Blanc pétale fondant sur la manche du kimono, flocons dansant dans l’atmosphère, la neige est un motif de la culture japonaise, elle exprime le mono no aware, ce "sentiment des choses" qui passent. Dans une nouvelle de Yasunari Kawabata publiée en 1952, elle recouvre les cimes de la plus célèbre montagne nippone. Première neige sur le mont Fuji est un recueil de textes inédits en français, choisis et traduits par Cécile Sakai afin de donner à lire toutes les nuances de la prose du lauréat du prix Nobel de littérature 1968. Lui sont consacrés à la mi-septembre une exposition à la Maison de la culture du Japon à Paris et un colloque international (1).
Dans "Première neige sur le mont Fuji", la nouvelle qui donne son titre au recueil, il s’agit pour ainsi dire d’une "jeune" neige - neige du renouveau, telle une page vierge. Un homme et une femme sont dans un train, on est plongé au cœur de leur conversation, d’abord anodine, avant d’apprendre très vite que "sept ou huit ans auparavant, Utako et Jirô s’étaient aimés, puis elle avait épousé un autre homme, dont elle venait récemment de divorcer". Utako, épuisée par le calvaire d’une union malheureuse, pense à ses enfants laissés auprès de leur père ; Jirô, lui, songe à ce bébé qu’il avait eu avec elle, mort en bas âge. C’était la guerre, ils étaient jeunes et avaient été contraints de le donner à l’adoption. Entre paroles ténues et gestes tendres, Kawabata dépeint ce grand amour qui se renoue à tâtons.
Les ginkgos ont bizarrement perdu toutes leurs feuilles ("Une rangée d’arbres"), l’effluve que dégage le corps de la lycéenne de 17 ans enivre son amant ("La jeune fille et son odeur"). L’acuité visuelle se substitue à l’action, la puissance sensorielle constitue le canevas du drame. Si l’auteur de Pays de neige puise dans le fonds esthétique du Japon éternel, il en renouvelle totalement l’écriture. Au milieu des années 1920, il fonde avec d’autres modernistes le shinkankaku-ha, le "mouvement des nouvelles sensations" en réaction au naturalisme social. Proche du surréalisme, ce nouveau style privilégie la logique du rêve, les juxtapositions énigmatiques. Le regard ricoche : la vision de la peau translucide d’une femme se baignant glisse sur les "fleurs blanches de lespédèze qui ployaient par-dessus le rocher le plus proche de la fenêtre de la salle de bains". Il y a du cinéma dans cette façon. Kawabata est de ceux qu’influence la technique du septième art, qui le lui rend bien : on compte une quarantaine d’adaptations de ses livres.
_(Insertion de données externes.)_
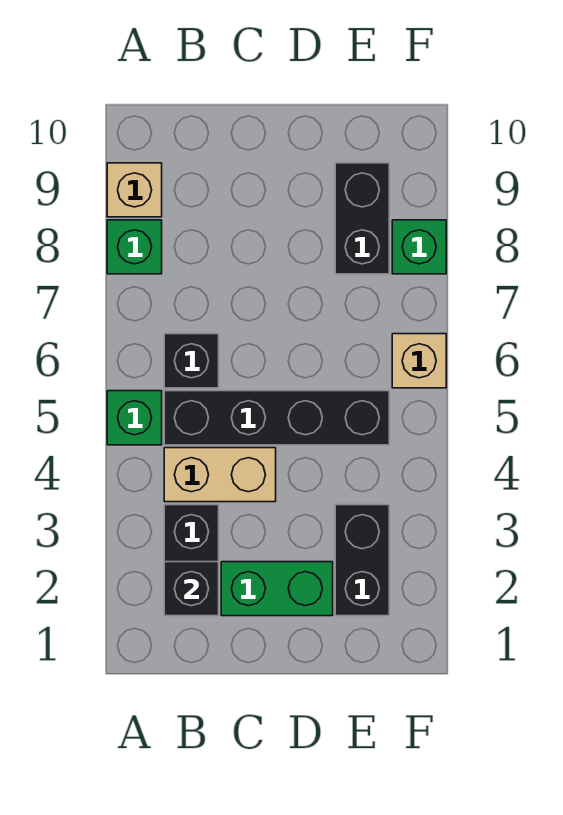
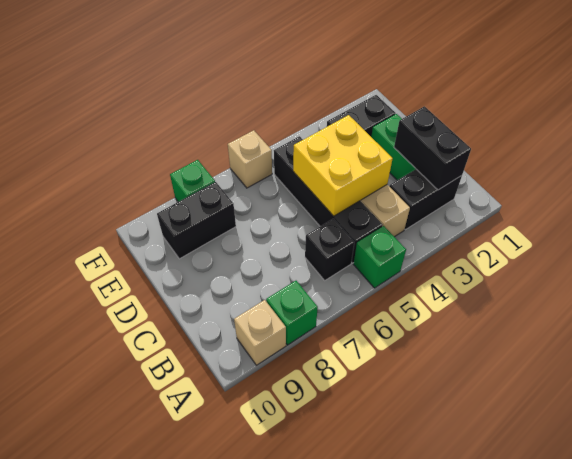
black 1x1 brick [164,562,219,616] -> black 1x2 brick [394,106,471,190]
none -> yellow 2x2 brick [293,115,393,216]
Autre trait de modernité que Cécile Sakai a voulu mettre en avant : dans ce florilège, le récit est ourdi par le dialogue, dût-on parfois dialoguer tout seul.
Dans "En silence", un grand écrivain aphasique à la suite d’un accident cesse d’écrire. Le narrateur, grand admirateur de son œuvre, lui rend visite afin de comprendre. Il propose au romancier que la fille de ce dernier se charge de rédiger ses Mémoires. Mutisme. Les raisons de la littérature sont impénétrables. En 1972, Kawabata se suicide sans explication. Sean J. Rose
(1) "Kawabata et "la beauté du
Japon", tradition et modernisme", du 16 septembre au 31 octobre.